Custom JSON Validator
lizardkinglk

lizardkinglk @lizardkinglk

About: Hello!

Joined:
Oct 7, 2020

Custom JSON Validator

Publish Date: Jun 12
2 1

Introduction

As a developer I want to make cool apps and learn the insides of systems and know how they behave. The goal is to become a better dev. So I found this coding challenges newsletter. It has many build your own challenges with references linked to resources. Step by step approach with, in each step describing the goals need to have or achieve in the solution.

Building your own json parser is one of them. So I tried it and could achieve the goals.

Below is the link for the challenge so you can check it out.

Build Your Own JSON Parser

This challenge has the final target of validating JSON also known as syntactical analyzing AKA parsing.

Resources

There are many resources provided in the challenge page. For validating a syntactically correct JSON is that the JSON should follow the correct JSON grammar. These JSON grammar is provided in the challenge page with resource linked to below page.

Introducing JSON

There is another resource that points to a book called 'Dragon Book'. This dragon book describes everything about compilers. This parsing is an area or an early step of compiling a language.

Also the challenge has provided some official test data I call them. You can access them in the challenge page.

Approach

My approach to implementing the solution is using the test data given in each step and overcome the goal for that with TDD (Test Driven Development) approach.
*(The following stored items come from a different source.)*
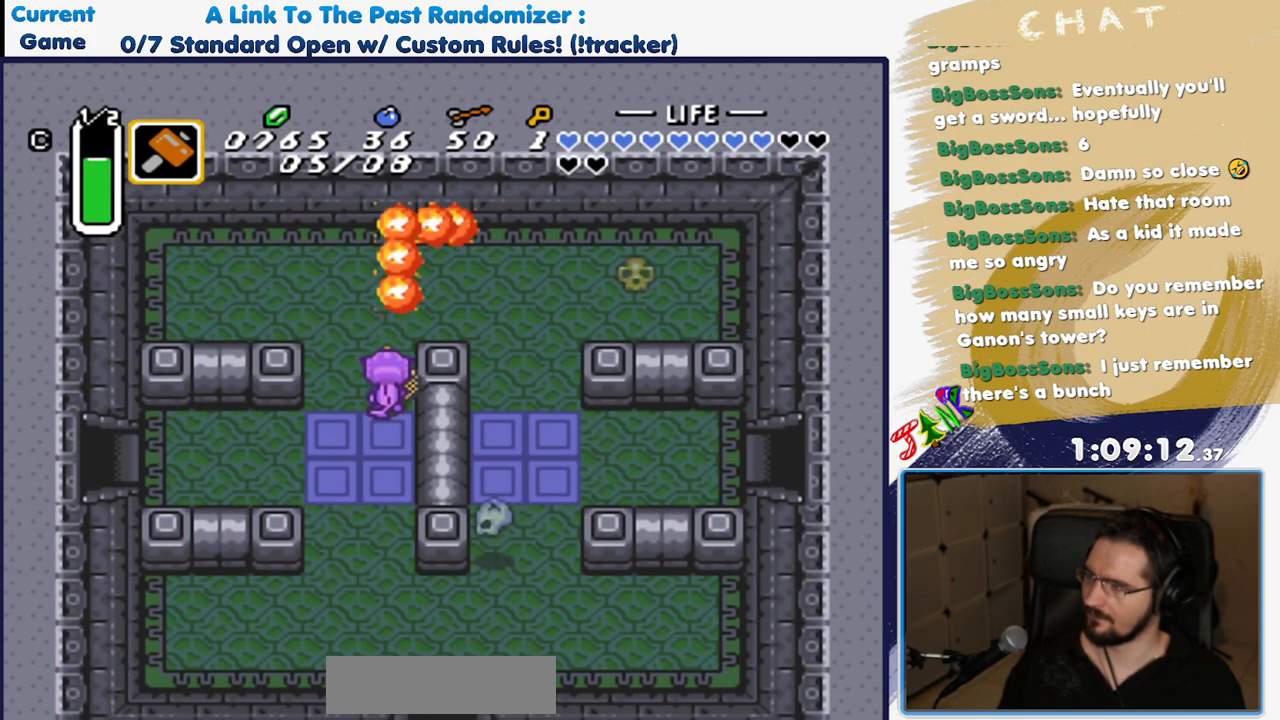
{"buttons": ["DPAD_RIGHT"], "events": [[233, "DPAD_RIGHT", "down"], [300, "DPAD_UP", "up"]]}
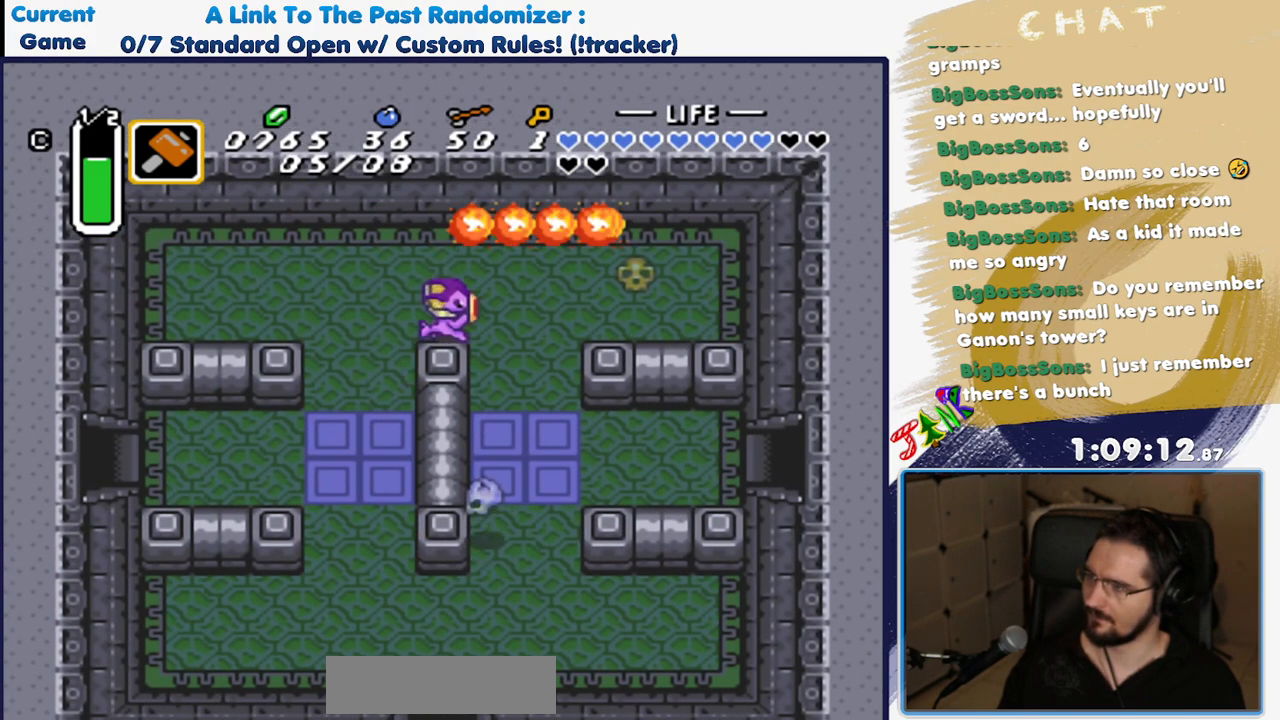
{"buttons": ["DPAD_DOWN", "DPAD_RIGHT"], "events": [[117, "DPAD_DOWN", "down"]]}
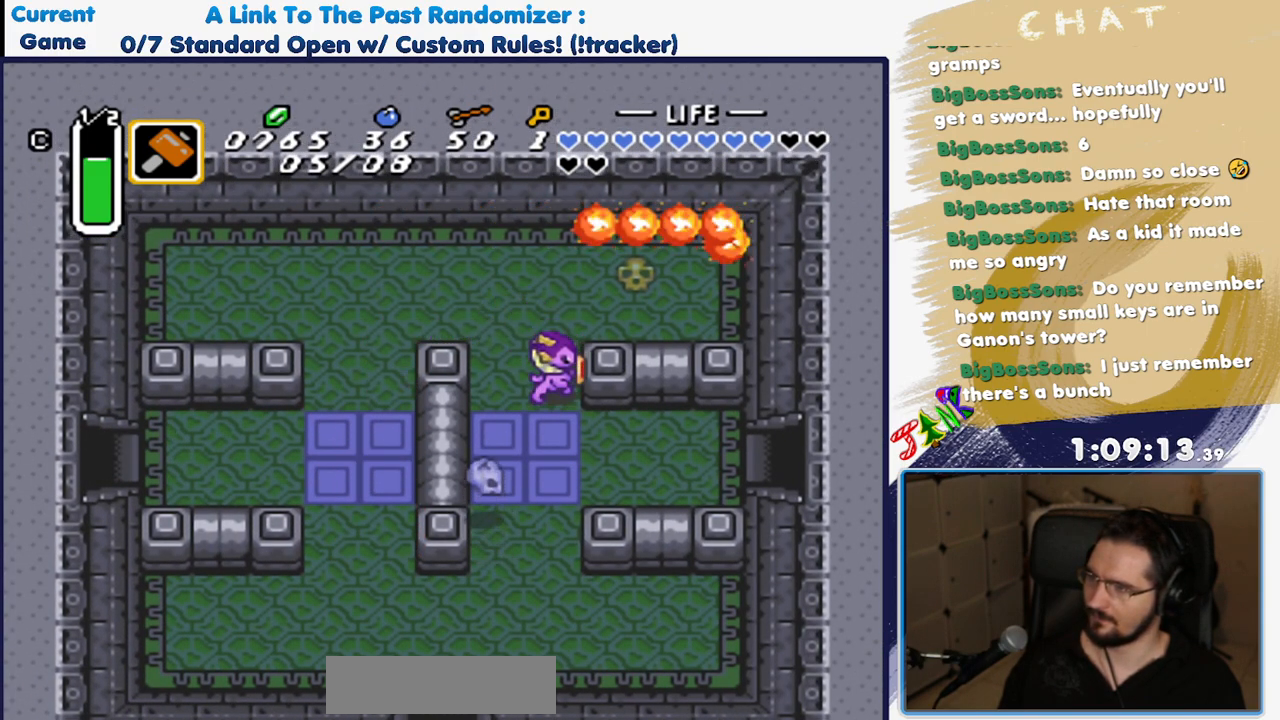
{"buttons": ["DPAD_DOWN", "DPAD_RIGHT"], "events": [[217, "DPAD_DOWN", "up"], [483, "DPAD_DOWN", "down"]]}
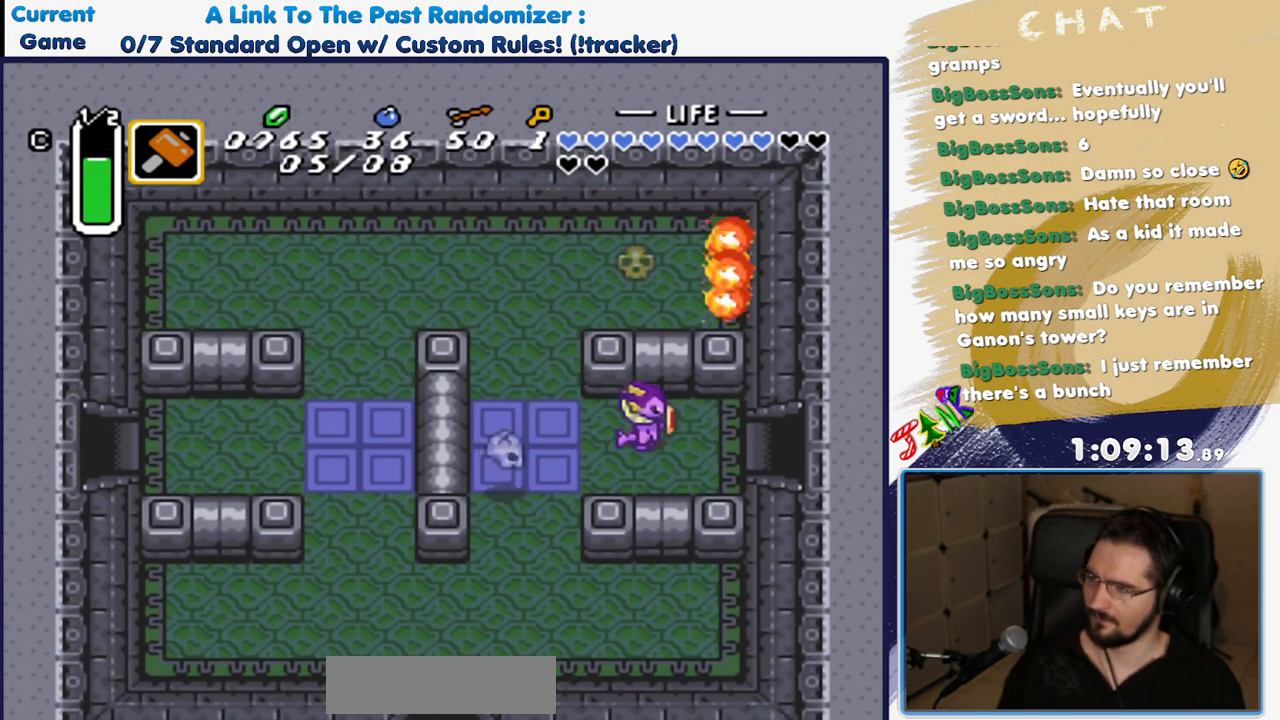
{"buttons": ["DPAD_RIGHT"], "events": [[100, "DPAD_DOWN", "up"]]}
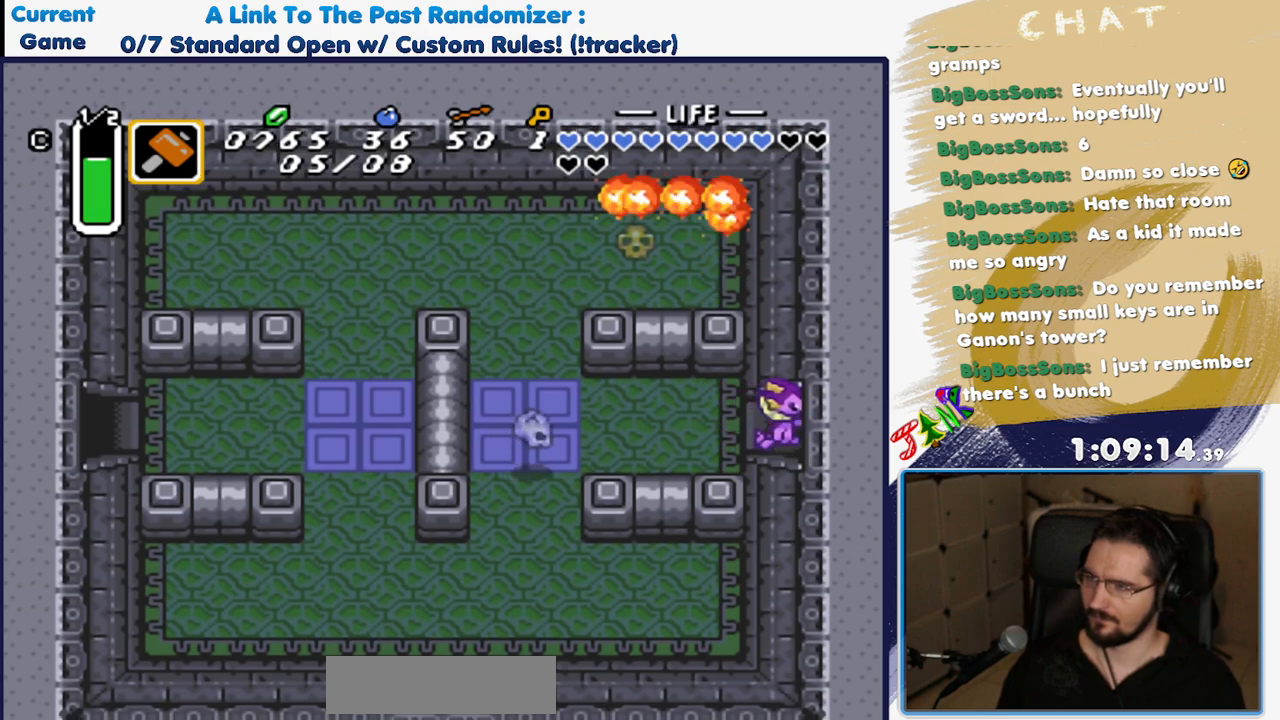
{"buttons": ["DPAD_RIGHT"], "events": []}
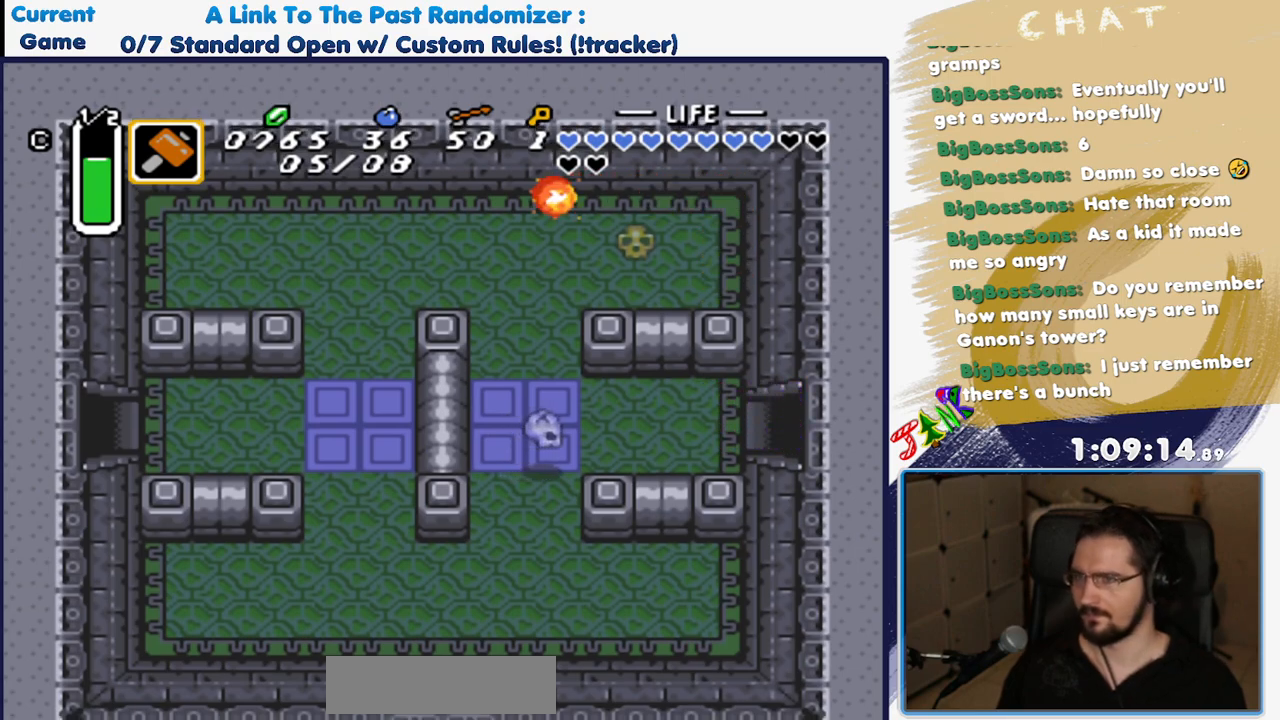
{"buttons": ["DPAD_RIGHT"], "events": []}
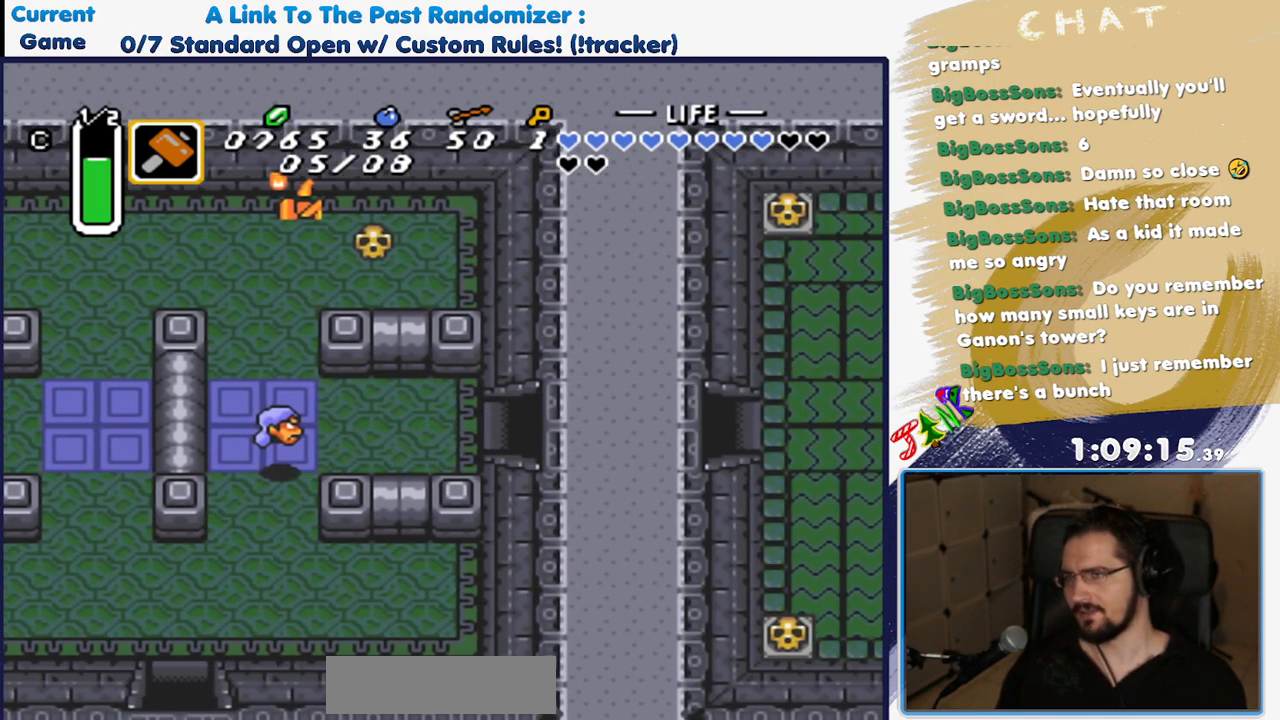
{"buttons": ["DPAD_RIGHT"], "events": []}
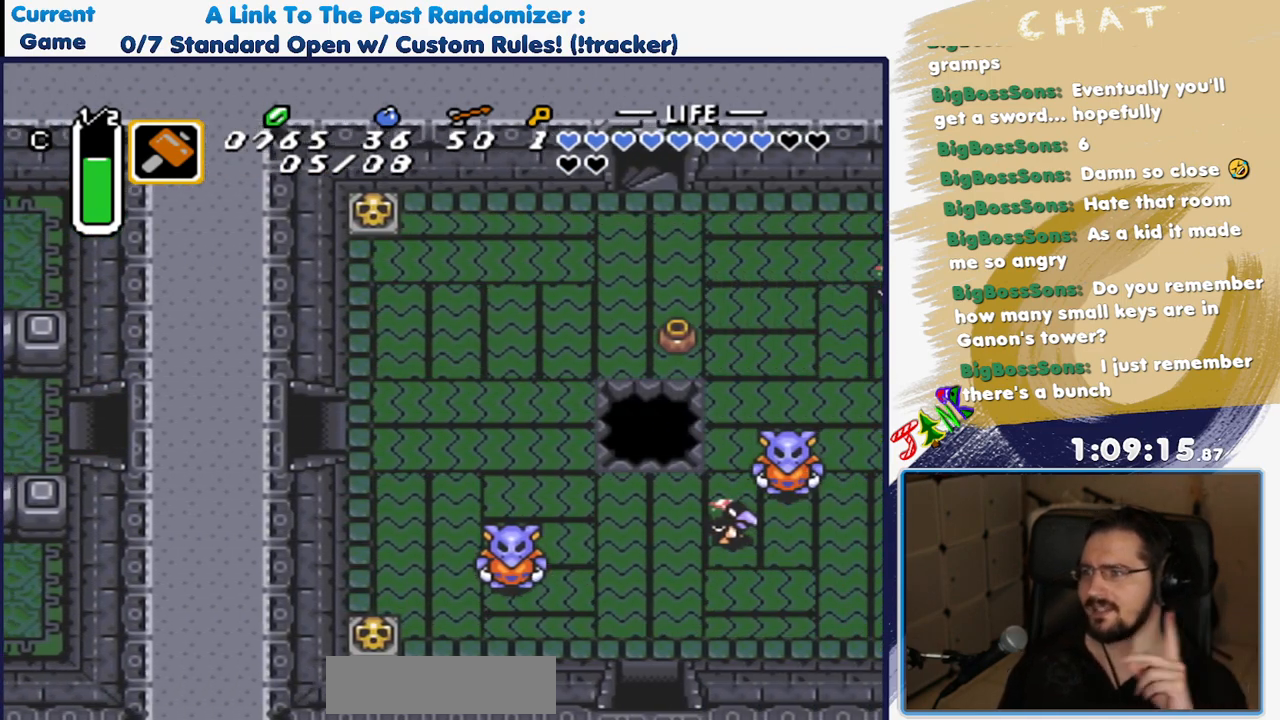
{"buttons": ["DPAD_UP", "DPAD_RIGHT"], "events": [[317, "DPAD_UP", "down"]]}
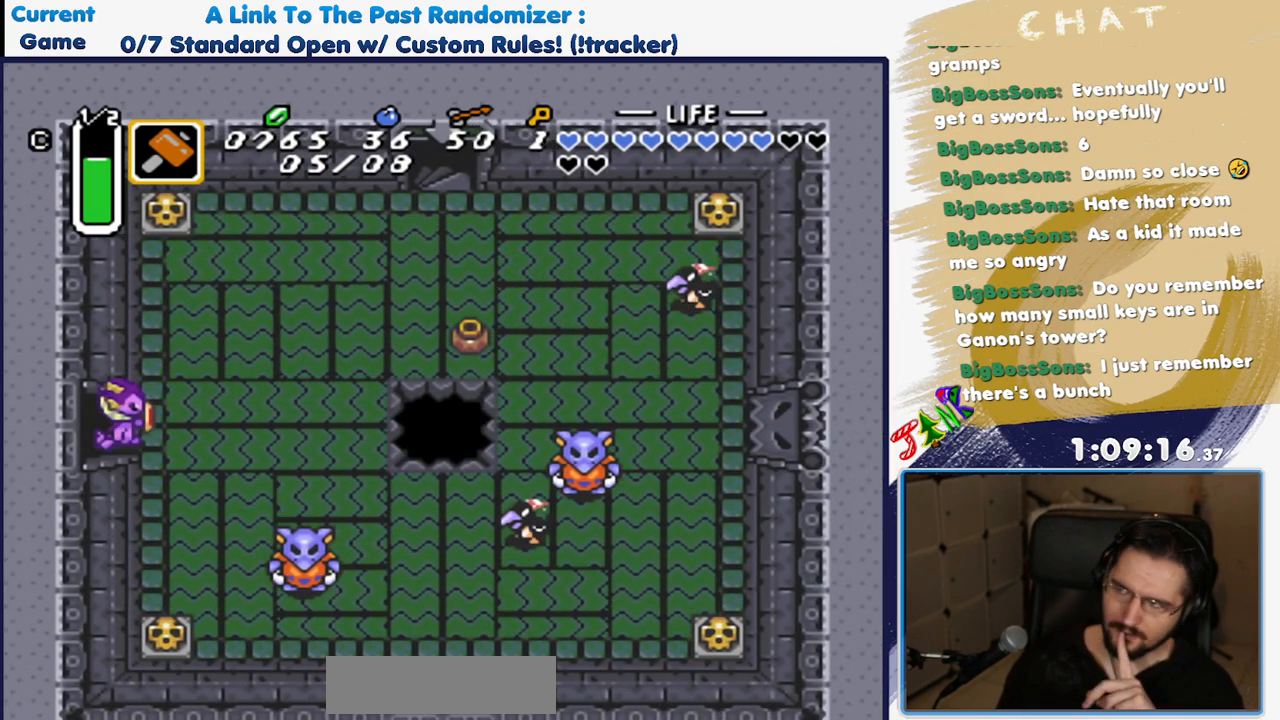
{"buttons": ["DPAD_UP", "DPAD_RIGHT"], "events": []}
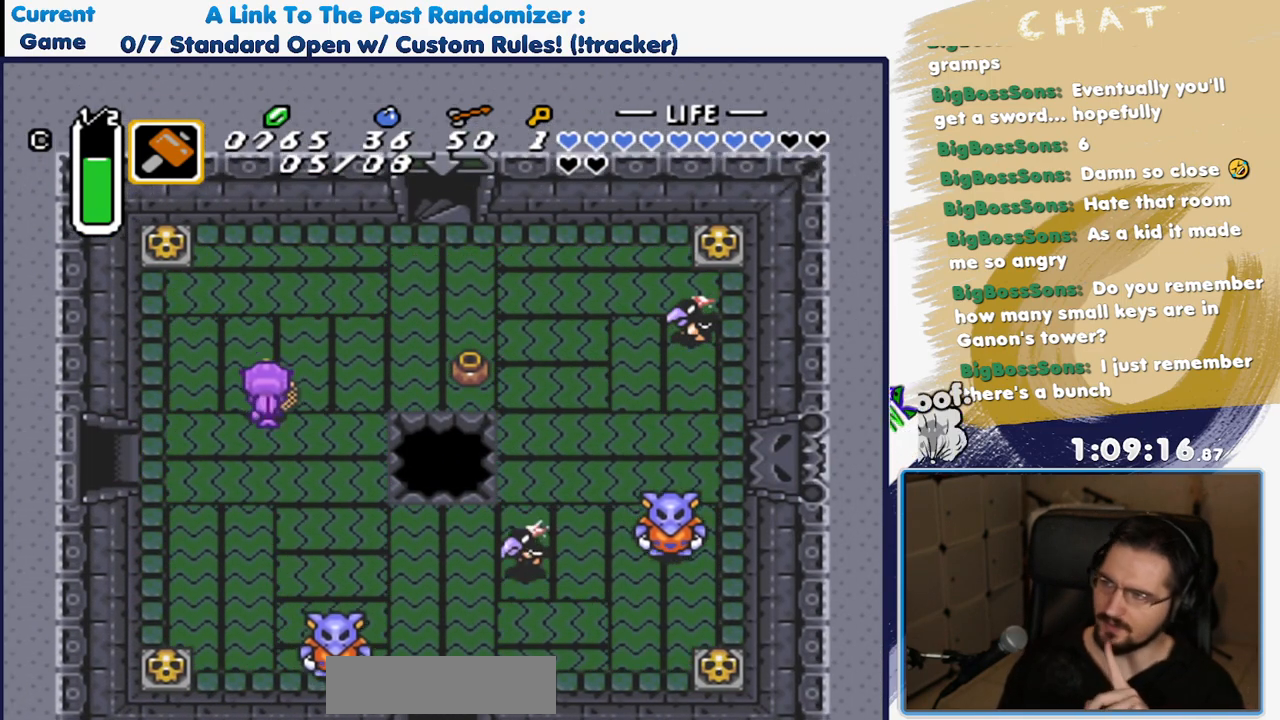
{"buttons": ["DPAD_UP", "DPAD_RIGHT"]}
Started as a console app and increment the functionality in each step.

Besides the official test data, each step has test data that is not enough for me and I thought I should add more tests. So I added custom test data as well.

How to do?

To put it simply figuring how to is an incremental process and my tests failed with each change and debugging helped a lot. As an example I thought I can simply trim the json string and use split with commas to divide them and do the validation with the content in the splitted array.

But it raised questions like whenever I split them it could be spliting them from the characters which might be inside a string literal. So I had to refigure. This took couple of iterations of figuring outs and I finally came up with a solution.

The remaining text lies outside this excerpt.